National security and the constitutional right to join military trade unions: is constitutional amendment an imperative?
The unionisation of the South African Military Forces has tested both lawyers and the South African legal system. However, there is very little academic commentary on this important subject. In this article, the policy, which allowed the unionisation of the South African military, the influence of the policy on national security, and the reasons why the policy failed, are discussed. It is argued that, in the South African context, allowing unions in the Defence Force was a big mistake. Such conduct has sacrificed the country’s national security at the altar of soldiers’ right to form and join labour unions. Unions have polarised the military – their propensity to embark on labour actions or threats to embark on such actions undermines the country’s national security.

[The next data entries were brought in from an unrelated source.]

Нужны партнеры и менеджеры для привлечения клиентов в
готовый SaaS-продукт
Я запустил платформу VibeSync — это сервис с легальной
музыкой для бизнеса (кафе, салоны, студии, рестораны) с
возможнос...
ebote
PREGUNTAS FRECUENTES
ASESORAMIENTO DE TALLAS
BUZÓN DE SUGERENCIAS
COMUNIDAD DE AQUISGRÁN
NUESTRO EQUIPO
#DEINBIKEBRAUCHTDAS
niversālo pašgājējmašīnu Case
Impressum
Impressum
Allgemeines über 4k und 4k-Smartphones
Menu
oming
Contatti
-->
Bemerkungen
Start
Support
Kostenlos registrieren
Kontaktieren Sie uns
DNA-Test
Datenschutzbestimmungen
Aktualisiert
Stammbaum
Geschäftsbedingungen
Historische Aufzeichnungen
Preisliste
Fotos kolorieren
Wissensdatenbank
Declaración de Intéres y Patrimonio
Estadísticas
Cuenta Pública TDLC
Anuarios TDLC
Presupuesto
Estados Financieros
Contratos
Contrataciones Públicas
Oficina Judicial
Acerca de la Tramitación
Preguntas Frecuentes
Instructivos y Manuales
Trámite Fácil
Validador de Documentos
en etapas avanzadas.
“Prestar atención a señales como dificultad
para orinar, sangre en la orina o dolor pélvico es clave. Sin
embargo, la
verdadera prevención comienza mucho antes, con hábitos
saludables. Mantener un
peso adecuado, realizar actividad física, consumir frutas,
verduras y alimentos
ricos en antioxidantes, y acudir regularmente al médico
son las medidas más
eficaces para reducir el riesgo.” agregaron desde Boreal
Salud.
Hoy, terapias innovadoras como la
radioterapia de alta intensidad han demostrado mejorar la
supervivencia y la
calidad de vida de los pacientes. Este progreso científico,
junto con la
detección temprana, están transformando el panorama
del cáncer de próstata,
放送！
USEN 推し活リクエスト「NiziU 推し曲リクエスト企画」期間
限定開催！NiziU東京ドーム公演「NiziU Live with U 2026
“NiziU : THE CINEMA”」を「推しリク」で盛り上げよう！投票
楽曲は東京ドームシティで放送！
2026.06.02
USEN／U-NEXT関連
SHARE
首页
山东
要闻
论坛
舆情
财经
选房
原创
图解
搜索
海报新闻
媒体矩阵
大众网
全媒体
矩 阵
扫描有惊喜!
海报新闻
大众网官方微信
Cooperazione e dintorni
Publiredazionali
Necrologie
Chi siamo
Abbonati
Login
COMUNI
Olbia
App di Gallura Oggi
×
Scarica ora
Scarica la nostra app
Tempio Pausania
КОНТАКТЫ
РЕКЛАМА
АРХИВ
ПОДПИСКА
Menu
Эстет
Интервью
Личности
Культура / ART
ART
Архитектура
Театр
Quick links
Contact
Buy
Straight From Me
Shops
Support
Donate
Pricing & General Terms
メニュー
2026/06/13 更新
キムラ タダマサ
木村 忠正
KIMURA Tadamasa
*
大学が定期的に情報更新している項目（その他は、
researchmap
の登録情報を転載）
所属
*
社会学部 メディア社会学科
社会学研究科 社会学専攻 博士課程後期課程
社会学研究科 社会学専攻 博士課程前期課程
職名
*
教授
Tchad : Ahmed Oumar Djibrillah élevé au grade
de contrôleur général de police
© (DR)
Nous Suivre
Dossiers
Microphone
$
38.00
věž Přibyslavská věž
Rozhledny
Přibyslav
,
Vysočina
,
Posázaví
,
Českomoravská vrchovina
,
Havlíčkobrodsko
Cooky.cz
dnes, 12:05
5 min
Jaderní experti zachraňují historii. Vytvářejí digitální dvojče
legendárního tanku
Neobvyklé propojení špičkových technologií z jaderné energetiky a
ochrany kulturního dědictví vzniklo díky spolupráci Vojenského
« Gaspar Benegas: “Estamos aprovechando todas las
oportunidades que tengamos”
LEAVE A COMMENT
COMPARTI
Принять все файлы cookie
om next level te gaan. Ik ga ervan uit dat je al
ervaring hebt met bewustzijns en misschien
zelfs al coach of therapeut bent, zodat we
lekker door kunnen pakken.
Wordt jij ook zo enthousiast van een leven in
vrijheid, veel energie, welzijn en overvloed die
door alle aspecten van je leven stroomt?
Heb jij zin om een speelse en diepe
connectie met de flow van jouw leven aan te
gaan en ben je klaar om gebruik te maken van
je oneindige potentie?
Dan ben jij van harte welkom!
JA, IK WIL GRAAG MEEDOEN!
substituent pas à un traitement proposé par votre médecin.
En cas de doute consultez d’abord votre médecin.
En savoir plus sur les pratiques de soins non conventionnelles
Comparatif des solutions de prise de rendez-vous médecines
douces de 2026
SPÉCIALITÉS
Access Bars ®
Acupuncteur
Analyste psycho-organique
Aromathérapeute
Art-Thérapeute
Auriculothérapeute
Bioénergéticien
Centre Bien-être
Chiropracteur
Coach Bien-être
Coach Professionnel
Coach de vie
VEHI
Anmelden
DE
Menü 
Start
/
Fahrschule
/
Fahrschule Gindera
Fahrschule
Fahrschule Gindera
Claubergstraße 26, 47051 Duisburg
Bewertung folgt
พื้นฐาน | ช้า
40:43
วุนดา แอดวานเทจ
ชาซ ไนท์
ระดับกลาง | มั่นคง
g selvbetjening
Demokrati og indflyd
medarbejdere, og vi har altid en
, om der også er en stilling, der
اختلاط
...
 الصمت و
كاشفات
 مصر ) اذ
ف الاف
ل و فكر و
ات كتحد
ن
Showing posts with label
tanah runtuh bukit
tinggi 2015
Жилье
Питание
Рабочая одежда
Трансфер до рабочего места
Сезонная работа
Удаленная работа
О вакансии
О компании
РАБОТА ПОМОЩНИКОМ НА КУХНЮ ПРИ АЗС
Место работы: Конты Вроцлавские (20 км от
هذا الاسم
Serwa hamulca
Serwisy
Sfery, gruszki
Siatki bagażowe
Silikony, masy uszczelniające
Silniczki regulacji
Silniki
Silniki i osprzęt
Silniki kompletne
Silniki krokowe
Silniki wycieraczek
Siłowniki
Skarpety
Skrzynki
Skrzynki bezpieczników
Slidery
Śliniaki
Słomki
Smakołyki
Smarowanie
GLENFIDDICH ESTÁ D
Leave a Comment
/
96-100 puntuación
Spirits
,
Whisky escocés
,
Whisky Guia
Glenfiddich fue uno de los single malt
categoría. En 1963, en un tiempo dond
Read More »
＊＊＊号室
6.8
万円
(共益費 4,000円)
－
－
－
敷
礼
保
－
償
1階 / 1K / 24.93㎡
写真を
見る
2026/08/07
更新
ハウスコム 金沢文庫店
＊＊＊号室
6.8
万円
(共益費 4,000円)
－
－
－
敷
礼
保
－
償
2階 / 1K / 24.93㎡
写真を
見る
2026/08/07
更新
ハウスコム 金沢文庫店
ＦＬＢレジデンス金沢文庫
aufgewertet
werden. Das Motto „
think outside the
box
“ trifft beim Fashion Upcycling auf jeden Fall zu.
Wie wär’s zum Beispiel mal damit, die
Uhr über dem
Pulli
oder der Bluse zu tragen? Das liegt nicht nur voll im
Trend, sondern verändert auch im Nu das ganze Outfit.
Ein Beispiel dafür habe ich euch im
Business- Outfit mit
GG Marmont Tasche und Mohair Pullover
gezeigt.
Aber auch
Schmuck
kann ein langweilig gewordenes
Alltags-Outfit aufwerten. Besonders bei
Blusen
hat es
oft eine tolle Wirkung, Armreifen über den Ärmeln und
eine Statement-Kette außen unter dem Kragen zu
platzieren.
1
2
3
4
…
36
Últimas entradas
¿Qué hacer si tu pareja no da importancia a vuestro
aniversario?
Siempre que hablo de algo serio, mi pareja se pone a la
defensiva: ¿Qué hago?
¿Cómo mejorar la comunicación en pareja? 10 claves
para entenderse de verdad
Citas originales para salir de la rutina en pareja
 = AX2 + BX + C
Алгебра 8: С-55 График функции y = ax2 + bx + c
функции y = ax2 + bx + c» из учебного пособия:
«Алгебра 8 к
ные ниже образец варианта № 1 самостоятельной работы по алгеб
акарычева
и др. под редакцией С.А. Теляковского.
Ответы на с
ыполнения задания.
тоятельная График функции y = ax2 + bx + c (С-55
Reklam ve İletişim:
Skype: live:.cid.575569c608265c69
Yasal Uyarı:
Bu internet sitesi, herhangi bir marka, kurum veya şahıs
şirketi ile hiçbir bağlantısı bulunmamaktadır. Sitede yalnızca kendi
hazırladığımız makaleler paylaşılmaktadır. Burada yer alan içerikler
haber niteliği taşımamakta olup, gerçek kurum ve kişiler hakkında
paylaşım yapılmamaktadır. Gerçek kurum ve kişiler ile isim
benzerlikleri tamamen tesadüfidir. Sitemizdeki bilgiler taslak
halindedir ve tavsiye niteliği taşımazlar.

An analysis is made on whether or not the Constitutional Court erred in interpreting certain provisions of the Constitution, especially section 23(2), which states, “every worker has the right to form and join a trade union, to participate in the activities and programmes of a trade union and to strike.” This will be done by examining some constitutional and legislative provisions, which deal with the Defence Force. An argument will be made as to whether members of any organisation may really be classified as workers. It will be respectfully argued that the Constitutional Court misdirected itself in interpreting the word ‘workers’ in section 23(2) of the Constitution to include members of the Defence Force. Lastly, it is argued that in the South African context, allowing unions in the Defence Force has proved to be an Achilles’ heel. Recommendations are made about steps the country should take to ensure that military forces are not unionised.